British courts have just equated deeply held beliefs about the environment to deeply held religious beliefs. Is this progress towards enlarging region’s role in the public sphere? From The Economist:

“A BELIEF in man-made climate change and the alleged resulting moral imperatives is capable, if genuinely held, of being a philosophical belief for the purpose of the 2003 Religion and Belief Regulations.” Those were the words of an English High Court judge, Mr Justice Burton, on November 3rd as he ruled that green beliefs deserve the same protection in the workplace as religious convictions.

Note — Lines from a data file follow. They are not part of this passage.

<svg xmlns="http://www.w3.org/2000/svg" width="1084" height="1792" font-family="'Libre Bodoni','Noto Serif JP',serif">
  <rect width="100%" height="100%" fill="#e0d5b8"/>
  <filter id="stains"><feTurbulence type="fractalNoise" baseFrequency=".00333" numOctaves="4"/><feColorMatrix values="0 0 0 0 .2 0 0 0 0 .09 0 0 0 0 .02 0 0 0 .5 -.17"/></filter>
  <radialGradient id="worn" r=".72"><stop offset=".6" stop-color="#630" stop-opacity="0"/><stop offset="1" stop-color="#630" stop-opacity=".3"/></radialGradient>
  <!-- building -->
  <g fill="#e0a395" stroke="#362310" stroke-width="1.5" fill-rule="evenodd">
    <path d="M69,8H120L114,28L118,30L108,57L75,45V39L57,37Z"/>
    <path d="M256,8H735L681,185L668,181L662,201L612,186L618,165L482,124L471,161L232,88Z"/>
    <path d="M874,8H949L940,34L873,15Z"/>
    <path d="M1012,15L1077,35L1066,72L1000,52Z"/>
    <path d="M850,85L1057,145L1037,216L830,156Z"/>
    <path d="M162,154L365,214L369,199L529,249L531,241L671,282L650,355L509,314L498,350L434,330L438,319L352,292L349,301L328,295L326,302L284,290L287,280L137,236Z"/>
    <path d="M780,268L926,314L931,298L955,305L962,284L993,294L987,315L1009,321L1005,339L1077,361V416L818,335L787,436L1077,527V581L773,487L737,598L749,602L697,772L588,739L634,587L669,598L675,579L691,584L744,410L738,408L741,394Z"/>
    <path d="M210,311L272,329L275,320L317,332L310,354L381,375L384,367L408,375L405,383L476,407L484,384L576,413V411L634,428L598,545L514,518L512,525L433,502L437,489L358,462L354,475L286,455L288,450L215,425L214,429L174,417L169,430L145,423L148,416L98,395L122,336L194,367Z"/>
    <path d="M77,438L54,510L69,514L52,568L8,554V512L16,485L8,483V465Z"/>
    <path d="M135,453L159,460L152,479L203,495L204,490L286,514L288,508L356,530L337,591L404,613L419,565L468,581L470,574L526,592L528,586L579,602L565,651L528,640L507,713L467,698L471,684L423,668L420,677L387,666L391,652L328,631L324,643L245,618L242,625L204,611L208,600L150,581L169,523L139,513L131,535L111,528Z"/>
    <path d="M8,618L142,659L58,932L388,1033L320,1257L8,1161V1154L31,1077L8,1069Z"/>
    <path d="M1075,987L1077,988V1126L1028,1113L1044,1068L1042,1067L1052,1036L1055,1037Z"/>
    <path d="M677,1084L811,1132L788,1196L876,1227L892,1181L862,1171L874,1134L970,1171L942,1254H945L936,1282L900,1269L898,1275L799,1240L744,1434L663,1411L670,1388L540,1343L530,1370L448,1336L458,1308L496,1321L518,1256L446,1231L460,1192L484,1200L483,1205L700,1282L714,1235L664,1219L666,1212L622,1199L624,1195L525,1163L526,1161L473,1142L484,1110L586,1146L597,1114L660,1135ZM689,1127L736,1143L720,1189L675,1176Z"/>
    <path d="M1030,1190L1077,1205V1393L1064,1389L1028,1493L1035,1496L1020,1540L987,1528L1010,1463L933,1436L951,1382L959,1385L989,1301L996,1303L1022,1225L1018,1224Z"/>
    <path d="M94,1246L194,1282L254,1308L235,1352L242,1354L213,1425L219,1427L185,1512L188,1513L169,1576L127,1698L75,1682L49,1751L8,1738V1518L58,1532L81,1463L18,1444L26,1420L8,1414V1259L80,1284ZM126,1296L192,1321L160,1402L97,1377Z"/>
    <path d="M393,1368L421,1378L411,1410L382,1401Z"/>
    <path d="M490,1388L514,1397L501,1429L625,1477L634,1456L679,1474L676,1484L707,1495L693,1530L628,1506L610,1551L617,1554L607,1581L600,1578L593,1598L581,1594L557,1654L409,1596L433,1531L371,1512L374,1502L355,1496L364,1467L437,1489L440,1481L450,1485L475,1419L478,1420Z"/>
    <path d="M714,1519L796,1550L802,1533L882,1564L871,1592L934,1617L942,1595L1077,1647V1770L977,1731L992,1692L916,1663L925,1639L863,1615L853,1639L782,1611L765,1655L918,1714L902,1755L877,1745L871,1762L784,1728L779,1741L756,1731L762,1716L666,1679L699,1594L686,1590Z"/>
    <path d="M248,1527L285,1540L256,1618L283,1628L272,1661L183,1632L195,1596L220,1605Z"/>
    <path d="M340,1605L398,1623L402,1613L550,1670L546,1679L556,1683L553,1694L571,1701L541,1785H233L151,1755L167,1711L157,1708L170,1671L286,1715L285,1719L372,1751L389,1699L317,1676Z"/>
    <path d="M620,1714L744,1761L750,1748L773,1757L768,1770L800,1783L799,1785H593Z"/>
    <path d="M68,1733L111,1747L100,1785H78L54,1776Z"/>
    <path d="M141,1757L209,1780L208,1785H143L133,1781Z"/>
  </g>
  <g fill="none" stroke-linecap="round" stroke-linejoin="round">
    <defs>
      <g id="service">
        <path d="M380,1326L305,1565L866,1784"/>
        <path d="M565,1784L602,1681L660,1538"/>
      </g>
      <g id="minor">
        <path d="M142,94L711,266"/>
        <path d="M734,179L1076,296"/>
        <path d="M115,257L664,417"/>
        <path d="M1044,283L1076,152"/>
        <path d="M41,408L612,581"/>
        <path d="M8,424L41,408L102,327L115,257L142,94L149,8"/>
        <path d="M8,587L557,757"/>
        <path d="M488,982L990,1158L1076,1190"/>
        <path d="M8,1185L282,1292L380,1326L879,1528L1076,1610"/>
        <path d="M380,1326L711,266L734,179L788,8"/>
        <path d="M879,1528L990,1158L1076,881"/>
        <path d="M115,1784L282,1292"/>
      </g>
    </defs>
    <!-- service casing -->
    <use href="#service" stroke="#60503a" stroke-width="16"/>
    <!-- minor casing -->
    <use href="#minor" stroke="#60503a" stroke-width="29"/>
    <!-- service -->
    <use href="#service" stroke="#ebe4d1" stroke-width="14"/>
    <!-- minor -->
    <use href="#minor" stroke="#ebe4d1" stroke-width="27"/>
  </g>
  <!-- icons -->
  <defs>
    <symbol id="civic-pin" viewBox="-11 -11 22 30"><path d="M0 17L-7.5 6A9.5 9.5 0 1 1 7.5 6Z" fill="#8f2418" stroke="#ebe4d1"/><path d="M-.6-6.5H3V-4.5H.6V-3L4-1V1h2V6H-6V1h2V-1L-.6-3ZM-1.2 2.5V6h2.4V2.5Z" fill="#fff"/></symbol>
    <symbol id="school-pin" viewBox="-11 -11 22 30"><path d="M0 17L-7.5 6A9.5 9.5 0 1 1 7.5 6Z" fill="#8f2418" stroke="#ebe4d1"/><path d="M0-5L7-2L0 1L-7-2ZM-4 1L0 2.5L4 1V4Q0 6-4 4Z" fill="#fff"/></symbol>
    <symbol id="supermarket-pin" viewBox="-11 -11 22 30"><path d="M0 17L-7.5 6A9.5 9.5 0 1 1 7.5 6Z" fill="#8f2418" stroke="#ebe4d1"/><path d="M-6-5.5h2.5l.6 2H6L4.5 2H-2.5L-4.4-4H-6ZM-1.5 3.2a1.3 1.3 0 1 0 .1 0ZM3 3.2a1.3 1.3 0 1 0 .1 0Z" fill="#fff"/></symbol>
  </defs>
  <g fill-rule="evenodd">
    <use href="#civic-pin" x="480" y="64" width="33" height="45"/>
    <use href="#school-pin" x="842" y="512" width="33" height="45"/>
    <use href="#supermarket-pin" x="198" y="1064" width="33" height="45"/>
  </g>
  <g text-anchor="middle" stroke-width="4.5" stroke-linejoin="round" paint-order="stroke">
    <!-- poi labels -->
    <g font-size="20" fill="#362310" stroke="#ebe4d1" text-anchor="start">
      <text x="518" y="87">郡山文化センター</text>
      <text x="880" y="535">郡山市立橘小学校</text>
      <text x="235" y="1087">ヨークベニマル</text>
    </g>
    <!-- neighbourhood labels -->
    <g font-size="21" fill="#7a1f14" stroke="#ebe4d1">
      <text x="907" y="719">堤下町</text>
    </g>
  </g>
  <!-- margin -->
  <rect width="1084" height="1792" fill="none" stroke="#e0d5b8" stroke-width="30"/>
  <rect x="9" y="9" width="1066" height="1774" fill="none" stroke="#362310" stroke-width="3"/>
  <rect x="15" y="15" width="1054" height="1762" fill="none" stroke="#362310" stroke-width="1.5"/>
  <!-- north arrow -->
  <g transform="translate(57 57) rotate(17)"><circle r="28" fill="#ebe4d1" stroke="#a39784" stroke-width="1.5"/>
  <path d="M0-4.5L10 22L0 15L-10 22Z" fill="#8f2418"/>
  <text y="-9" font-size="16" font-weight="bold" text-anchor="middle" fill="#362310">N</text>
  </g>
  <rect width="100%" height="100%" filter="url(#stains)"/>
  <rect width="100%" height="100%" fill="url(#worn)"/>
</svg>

At an earlier hearing on October 7th, Mr Justice Burton had asserted that “if a person can establish that he holds a philosophical belief which is based on science as opposed, for example, to religion, then there is no reason to disqualify it from protection”. He provided a five-pronged test to shore up the ruling: the belief must be genuinely held; it must be held for a long period of time; it must relate to something of grave importance to humanity; it must reach a certain level of cogency and seriousness; and it must not trample on existing ideas of human rights. By way of example, he said belief in the supremacy of the Jedi knights of “Star Wars” fame would be excluded, but he conceded that allegiance to the doctrines of Marxism or communism might not.

What’s with the British hatin’ on the Jedi?